We next addressed the thermoresponsive properties of the microgels by comparing the swelling curve to the experimentally measured one for our test-case small microgels. We found that the experimental data can be well described only by microgels generated under strong confinement. This is likely due to the fact that the size of the experimental microgels is close to the lower limit imposed by the standard synthetic protocols. Thus, we expect that future comparisons with larger microgels will require less extreme confinements. Indeed, while the interpretation of the confinement is not straightforward in terms of the actual chemical synthesis, it surely correlates with the size. For the investigated experimental microgel we are able to reproduce the full temperature behavior and the occurrence of the volume phase transition, whose location is used to establish a relationship between the model solvophobic parameter α and the temperature. However, a deeper investigation will be required to assess how the chosen parameters in the hydrophobic interaction affect the swelling behavior of the microgel particles. Finally, the internal structure of the microgels at different T is well-reproduced by the fuzzy sphere model, once again confirming the potential of our model to faithfully describe experimental data. The numerical protocol we developed was also shown to perform better than the ordered lattice approach used so far, which is not able to quantitatively reproduce the experimental swelling curve.

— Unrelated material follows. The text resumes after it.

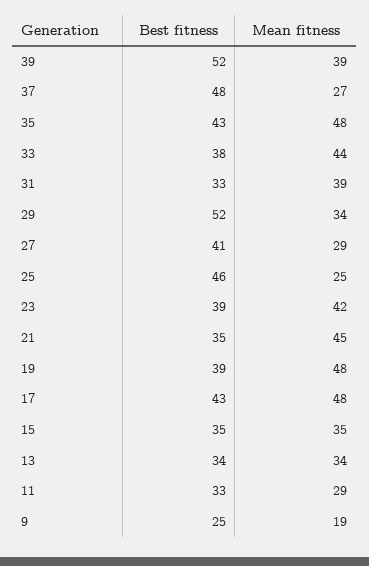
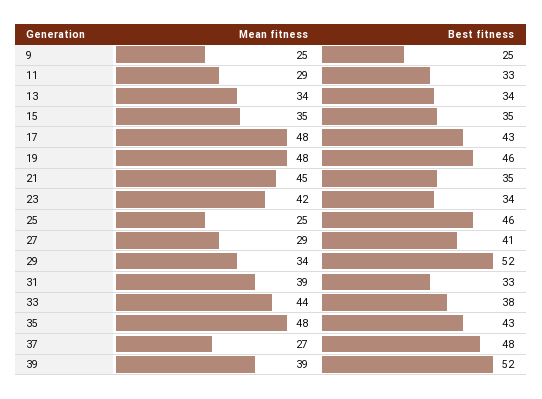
Best fitness, 23: 39 -> 34
Best fitness, 19: 39 -> 46
Mean fitness, 9: 19 -> 25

Unfortunately a direct comparison with experimental form factors for the investigated small microgels was not possible due to the difficulty of the measurements. We will address this key issue in the near future by devising a coarse-graining strategy to tackle the assembly of microgels one order of magnitude larger in size (and thus roughly three orders of magnitude bigger in the number of particles). A careful design of the initial patchy particles and the conditions under which they will self-assemble will be crucial to achieve this goal. The present work is thus the first necessary step toward the more challenging task of designing a fully fledged realistic microgel in the computer.

Our promising new approach to microgel computer simulations will also be crucial to evaluate effective interactions and to go beyond the widely used, but oversimplified, Hertzian model.[26] It will also allow us to carefully evaluate the role of dangling chains and dangling ends in determining the single-particle elastic properties as well as interparticle interactions. In addition, our in silico synthesis protocol will make it possible to elucidate the important role of chain entanglements in the swelling behavior as well as in the mechanical properties of microgels. Indeed, we have shown that their abundance in our particles is likely controlled by the radius of the confining sphere used during the generation of the network. This is a topic that has recently gained a lot of interest, and a variety of methods[66,67] are being developed to evaluate entanglement effects, for which our model will provide an interesting test case. Finally, starting from the neutral (at least in the swollen case) PNIPAM microgels case, we will extend the model by adding charges and, in a more ambitious project, to study interpenetrated networks microgels,[68−70] which have been shown to exhibit an intriguing fragile-to-strong transition,[68] a very uncommon feature in colloidal systems.